I constantly listen to his music, now more than ever.
My grief has just changed shape: instead of constant crying I feel numb with a heavy heavy heart that weighs me down. I haven't been able to listen to his music, cannot watch the programmes about him, daren't look at the news. I feel so low. Only time in my life when I have felt similar was when my first love broke up with me. I loved him so much and knew that he loved me but circumstances were difficult. Still I would not have given up. I think I cried every day for 8 months. That 4.00 am waking, feeling like part of your soul has died, that is the same.
The difference though is that I had hope then that things might change - we could get back together or I might eventually meet someone else. Please don't think this sounds like a trivial comparison because it was really the worst time in my life until now and I am 26 and this was when I was 17. But with Michael, nothing is going to change, he will never be alive again. We will never see pictures or hear him walking along singing 'Smile'. I find this hard to cope with. I'm not going to commit suicide or anything like that because I could not do it to my family, but in a way I look forward to death because then I will meet him and I will understand everything. I know that life is precious but really it is just not the same knowing he no longer walks this earth with us. My heart aches for the children as well - their unimaginable pain. The eldest ones are old enough to understand so they will really feel every second. It is so, so sad. I can't find any relief other than when am with friends and I might forget what has happened for a few seconds.

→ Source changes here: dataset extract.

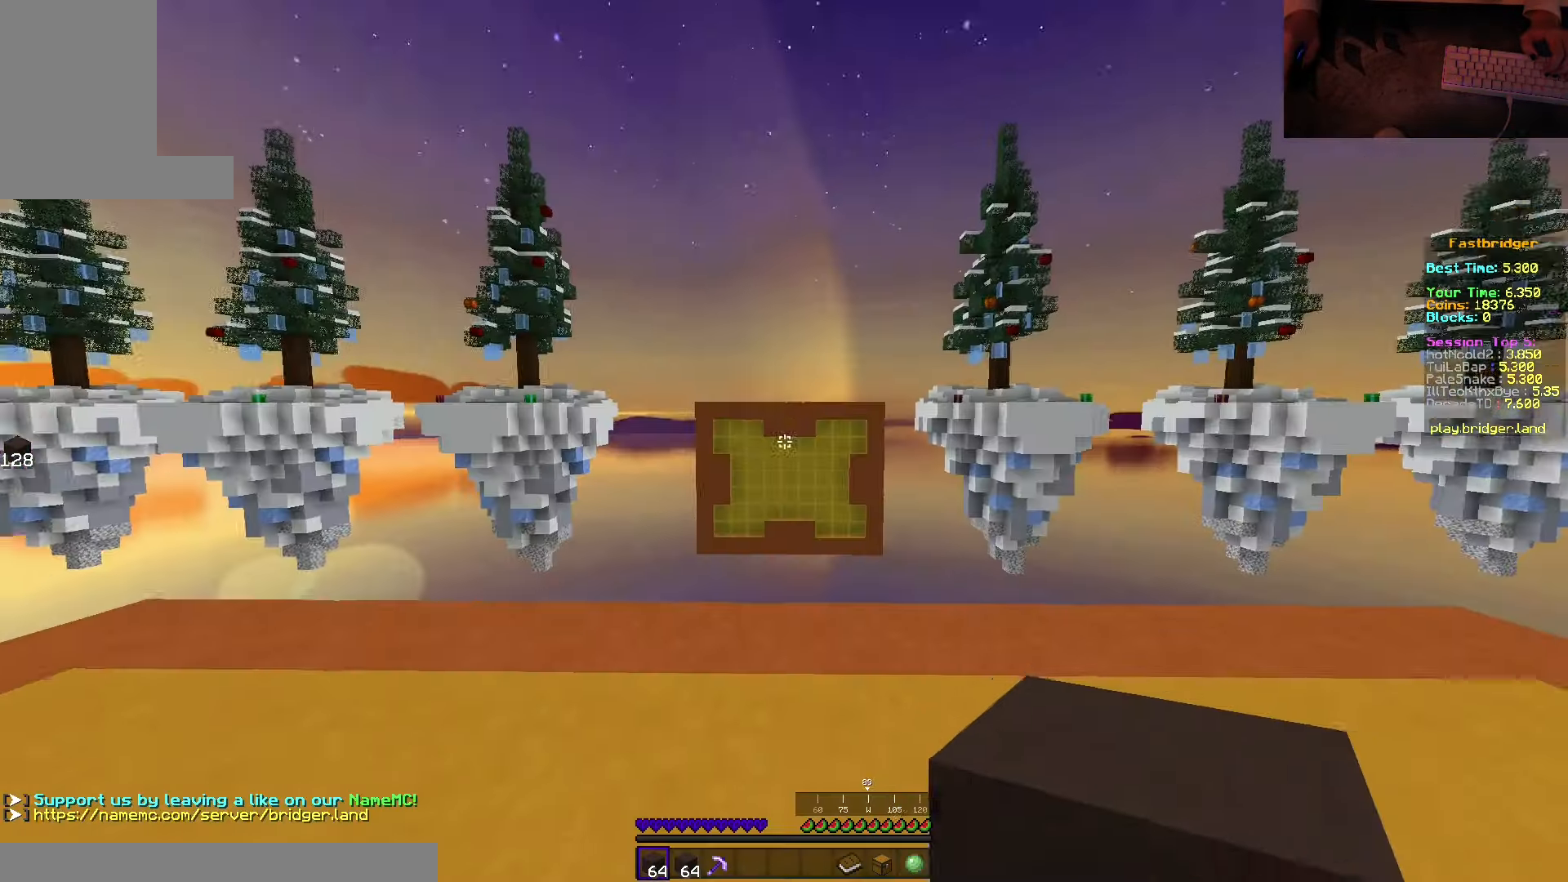
{"keys": ["space", "w"], "mouse": [], "events": [[134, "w", "down"], [284, "space", "down"]]}
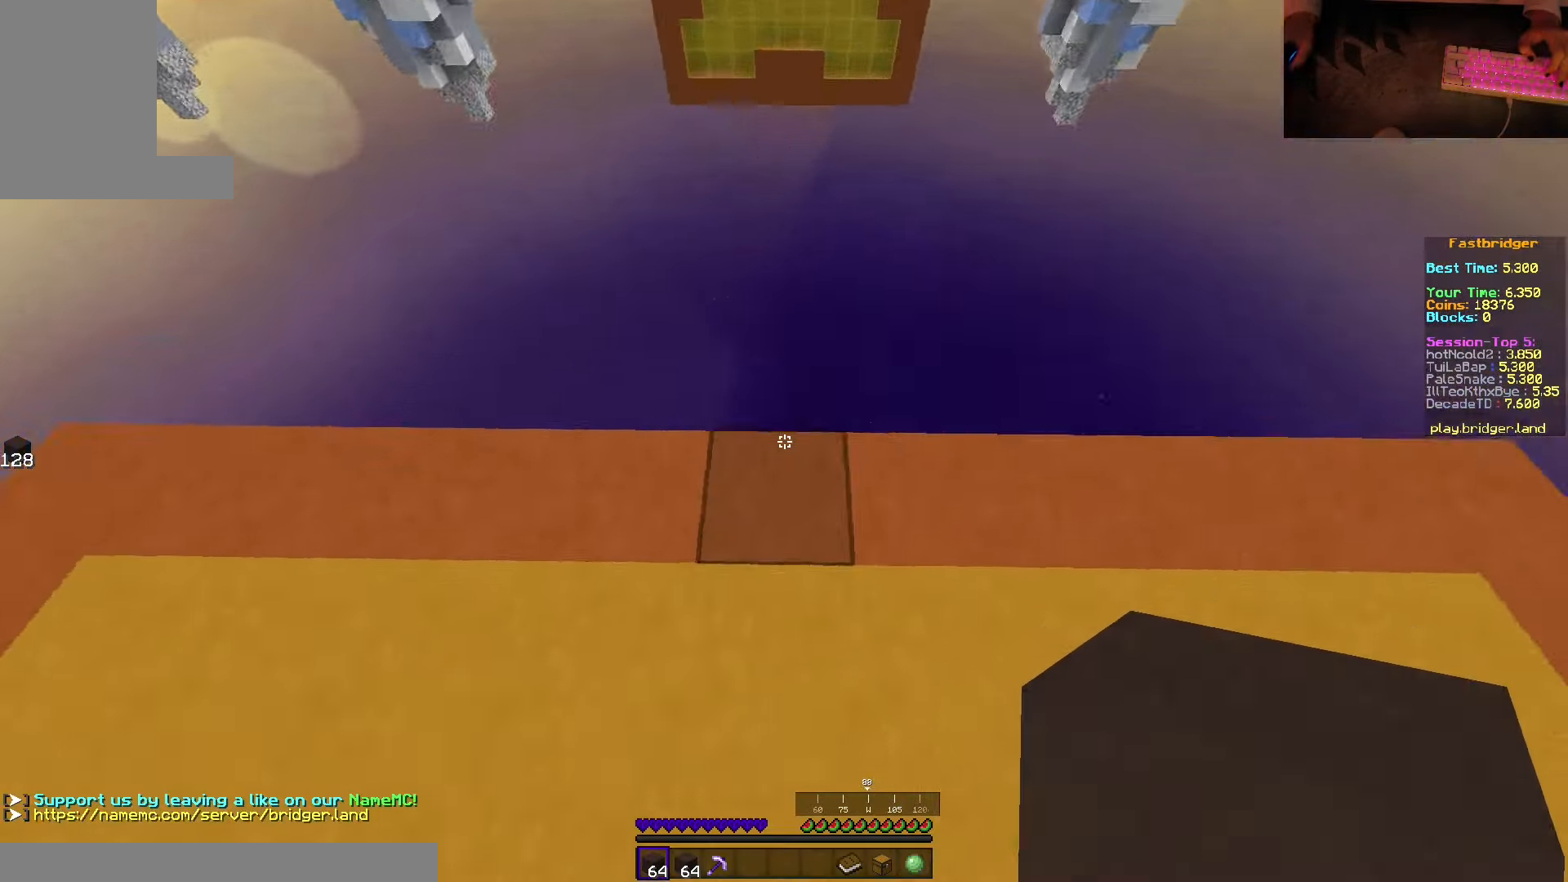
{"keys": ["d", "s", "space"], "mouse": [], "events": [[117, "d", "down"], [150, "w", "up"], [267, "s", "down"]]}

If anyone has found any comfort please share. Love all xx
Although it is all still surreal to me, I am doing ok. I am listening to his music and when I saw what went on in the philippenes and in london, the dances, the spontanious moonwalks in the street, I couldn't help but smile.
For once the streets aren't dominated by negativity, but are coloured by fans all over the world who celebrate the legacy of the man who has been a part of so many lives for so long. I gives me strenght and I feel blessed to have been a part of what can only be decribed as a magical experience.
The one thing that does throw me off my feet are all these messages of fans taking their own lives. I cannot bare the thought of Michael and his family feeling responsible for the loss of these lives.
Hang in there guys. If you have ever lost anyone close to you, try to remember how you got through it. Trust me, you can do it and if you feel like you can't please go and talk to someone. I know we all thought of michael as being invincible but inside he was still a mortal man just like the rest of us. We are all truly fragile beings and this world is but a temporary home for all of us. If anyone needs to talk please pm me.
I don't know.
I feel calm and I'm over the first shock, I think. But I don't think about it very much either. I don't know am I deniying the truth? I just don't think about it, and when I do - it feels so strange. I have this empty feeling in my stomach.
I listened to Michael's music yesterday and I just didn't feel anything. Not sadness but not very much joy either.
I think I'm getting better but I'm not totally used to this feeling yet. Feeling of living without Michael.
ps. Especially thinking of his children, TII and the last rehearsals makes tears come to my eyes.
i know how you feel, i'm 19, such a long time to go before seeing him again. But you know what, we have many years in which to spread michael's love and help heal the world. I only became a fan 2 years ago - the best 2 years of my life, once you've been touched by michael's love, you've been be blessed for life.